しかし、テストですから、それなりにセーブして食べることにもなりますし、音は立てて食べることも厳禁です。おまけにテストテストで時間はどんどん経過していきます。
つまり、仕事で物を食べるという状態ではありますが、うまいまずいとかいう感覚とは無縁なのです。
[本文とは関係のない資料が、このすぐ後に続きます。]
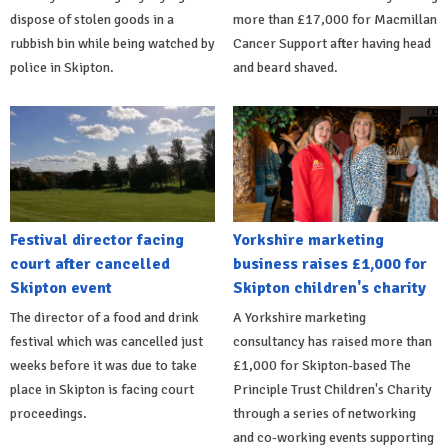
dispose of stolen goods in a
more than £17,000 for Macmillan
rubbish bin while being watched by
Cancer Support after having head
police in Skipton.
and beard shaved.
Festival director facing
Yorkshire marketing
court after cancelled
business raises £1,000 for
Skipton event
Skipton children's charity
The director of a food and drink
A Yorkshire marketing
festival which was cancelled just
consultancy has raised more than
weeks before it was due to take
£1,000 for Skipton-based The
place in Skipton is facing court
Principle Trust Children's Charity
proceedings.
through a series of networking
and co-working events supporting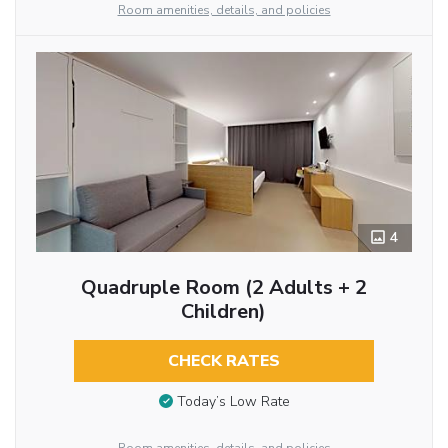
Room amenities, details, and policies
4
Quadruple Room (2 Adults + 2
Children)
CHECK RATES
Today’s Low Rate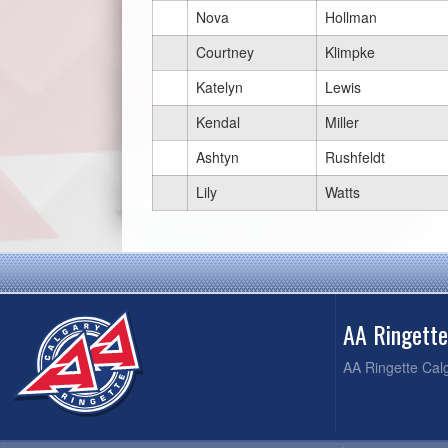
Nova
Hollman
Courtney
Klimpke
Katelyn
Lewis
Kendal
Miller
Ashtyn
Rushfeldt
Lily
Watts
AA Ringett
AA Ringette Cal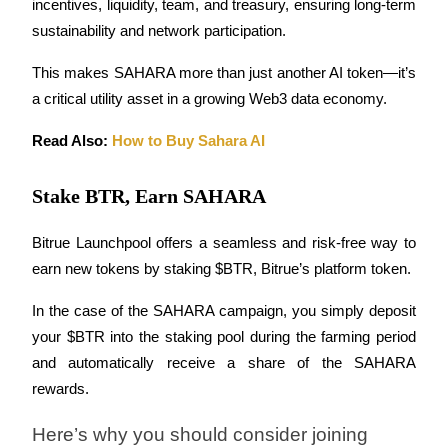
incentives, liquidity, team, and treasury, ensuring long-term 
sustainability and network participation.
Earn
This makes SAHARA more than just another AI token—it’s 
a critical utility asset in a growing Web3 data economy.
Read Also: 
How to Buy Sahara AI
Stake BTR, Earn SAHARA
Bitrue Launchpool offers a seamless and risk-free way to 
Power Piggy
earn new tokens by staking $BTR, Bitrue’s platform token. 
Earn competitive rewards daily
In the case of the SAHARA campaign, you simply deposit 
your $BTR into the staking pool during the farming period 
and automatically receive a share of the SAHARA 
rewards.
Here’s why you should consider joining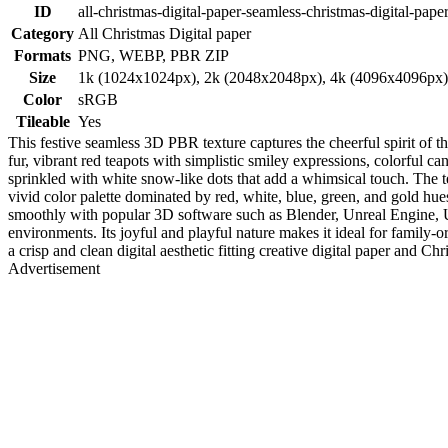
ID
all-christmas-digital-paper-seamless-christmas-digital-paper
Category
All Christmas Digital paper
Formats
PNG, WEBP, PBR ZIP
Size
1k (1024x1024px), 2k (2048x2048px), 4k (4096x4096px
Color
sRGB
Tileable
Yes
This festive seamless 3D PBR texture captures the cheerful spirit of t
fur, vibrant red teapots with simplistic smiley expressions, colorful ca
sprinkled with white snow-like dots that add a whimsical touch. The te
vivid color palette dominated by red, white, blue, green, and gold hue
smoothly with popular 3D software such as Blender, Unreal Engine, Un
environments. Its joyful and playful nature makes it ideal for family-o
a crisp and clean digital aesthetic fitting creative digital paper and Ch
Advertisement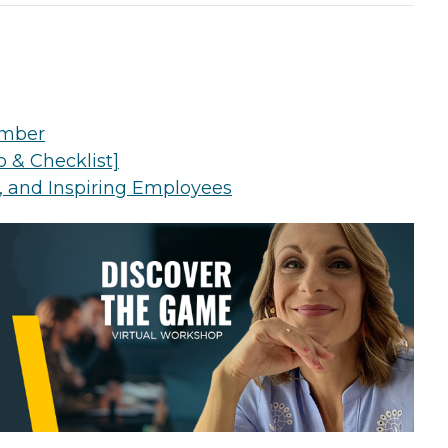
Number
 & Checklist]
g, and Inspiring Employees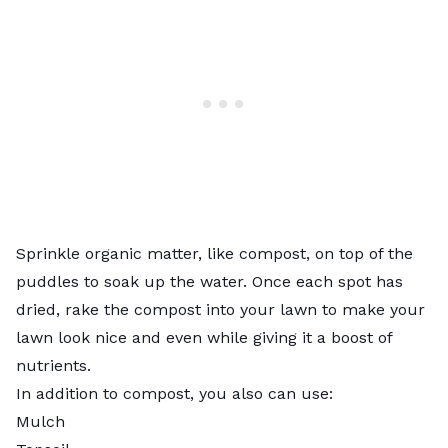
Sprinkle organic matter, like compost, on top of the
puddles to soak up the water. Once each spot has
dried, rake the compost into your lawn to make your
lawn look nice and even while giving it a boost of
nutrients.
In addition to compost, you also can use:
Mulch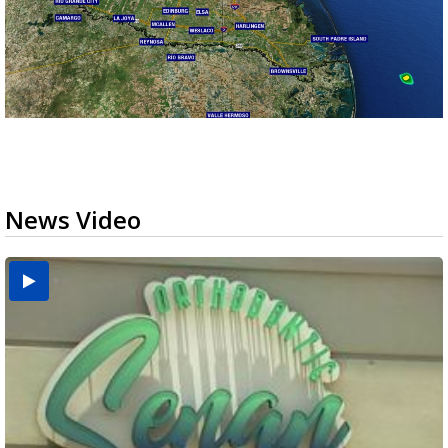
News Video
で、ボクは幸楽では2度ほどラーメンを食しましたが、どちらも確実に伸び伸びの太麺で、スープもかなりありがちな中華屋的味わいのものでした。ガラスープに醤油と油混ぜただけみたいな感じ。具も、ハムみたいなチャーシュー、メンマ、ネギくらいしか記憶にありません。
幸楽のラーメンとはそんなものです。

そんな感じで、とりあえずこのカップラーメン版を食べてみます。
お湯を入れつつ、パッケージを眺めてまず引っ掛かるのは、「中細麺仕立て」の文字。絶対違います。正解は「ぶよぶよ麺仕立て」です。それから具、近年よくある調理済のレトルトパックのものでしたが、もしリアルを追求するのならむしろ乾燥タイプの方が近いのでは。第一チャーシューが厚過ぎました。本物はああじゃない。それから海苔が随分と付属していましたが、ちよっとそんな記憶ありません。あっても一枚くらいだったのではないかと。

できあがりを食べた感想はというと、
あれ?
かなり近い印象が再現できています。
なんだろう。このどうでもいい味は。
特にスープが、あのありがち中華屋テイストに近いものがあのます。すごく化学調味料が入っていそうな古めの味わい。先述のように麺や具は本物とは相当違うのですが、どこか「心構え」のようなものが似ているという感じでしょうか。

お値段は1個260円、味は150円。